Exercise directions ->
Using the data beneath this instruction, retype only the lines from the one that contains "We further undertake, if" down to the one that contains "We understand that", both included, exactly as they appear.

═══ Records provided ═══

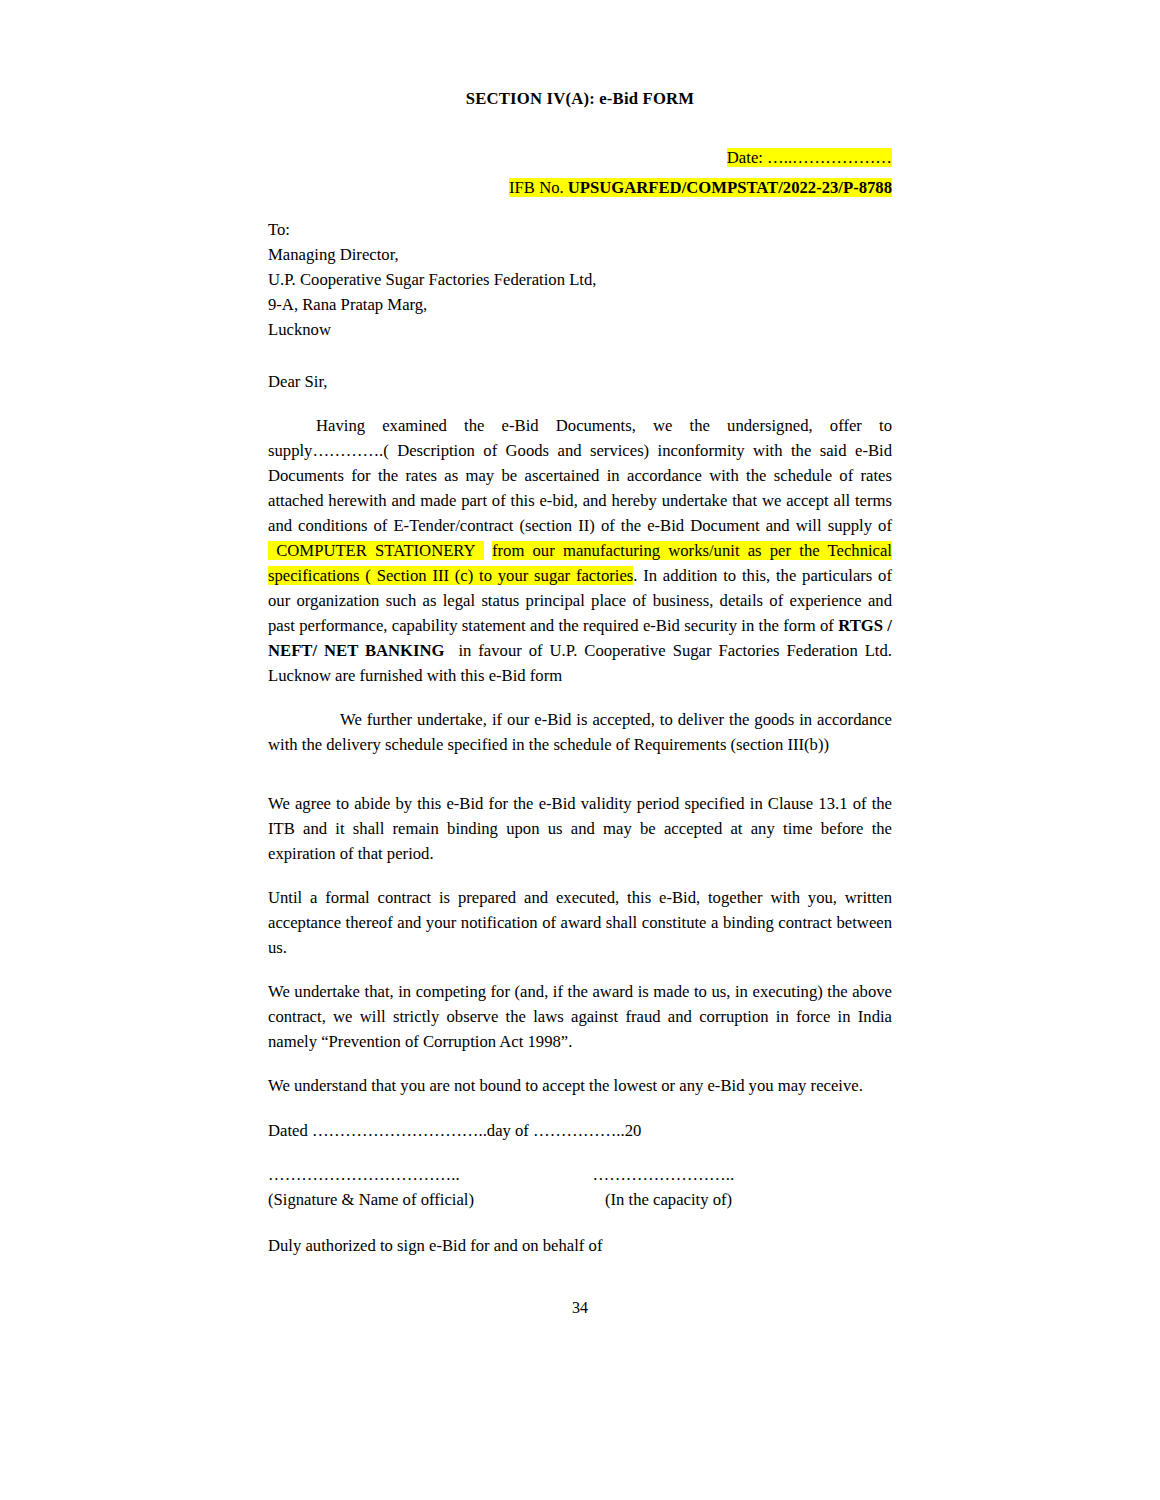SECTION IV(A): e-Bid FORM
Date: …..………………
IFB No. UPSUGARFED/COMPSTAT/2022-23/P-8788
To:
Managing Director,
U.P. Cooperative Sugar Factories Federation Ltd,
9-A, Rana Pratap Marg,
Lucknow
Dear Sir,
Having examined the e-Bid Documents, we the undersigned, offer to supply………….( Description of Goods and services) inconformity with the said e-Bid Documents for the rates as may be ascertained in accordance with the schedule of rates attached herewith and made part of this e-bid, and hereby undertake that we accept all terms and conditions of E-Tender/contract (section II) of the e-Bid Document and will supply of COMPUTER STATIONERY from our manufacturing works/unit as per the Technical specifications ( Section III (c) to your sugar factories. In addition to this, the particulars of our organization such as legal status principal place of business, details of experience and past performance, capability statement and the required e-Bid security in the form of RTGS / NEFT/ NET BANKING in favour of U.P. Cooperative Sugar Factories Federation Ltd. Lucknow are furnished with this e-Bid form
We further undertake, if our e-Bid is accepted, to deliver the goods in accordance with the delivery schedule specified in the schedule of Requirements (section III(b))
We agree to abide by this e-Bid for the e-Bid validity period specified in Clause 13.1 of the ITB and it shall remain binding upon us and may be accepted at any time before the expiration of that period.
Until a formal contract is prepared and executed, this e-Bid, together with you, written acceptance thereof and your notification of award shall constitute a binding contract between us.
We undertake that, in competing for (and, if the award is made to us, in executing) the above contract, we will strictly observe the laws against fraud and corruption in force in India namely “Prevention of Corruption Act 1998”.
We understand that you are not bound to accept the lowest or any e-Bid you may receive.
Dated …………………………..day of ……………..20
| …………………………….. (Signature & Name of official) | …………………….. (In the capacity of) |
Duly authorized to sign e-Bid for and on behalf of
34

═══

Task output ->
We further undertake, if our e-Bid is accepted, to deliver the goods in accordance with the delivery schedule specified in the schedule of Requirements (section III(b))
We agree to abide by this e-Bid for the e-Bid validity period specified in Clause 13.1 of the ITB and it shall remain binding upon us and may be accepted at any time before the expiration of that period.
Until a formal contract is prepared and executed, this e-Bid, together with you, written acceptance thereof and your notification of award shall constitute a binding contract between us.
We undertake that, in competing for (and, if the award is made to us, in executing) the above contract, we will strictly observe the laws against fraud and corruption in force in India namely “Prevention of Corruption Act 1998”.
We understand that you are not bound to accept the lowest or any e-Bid you may receive.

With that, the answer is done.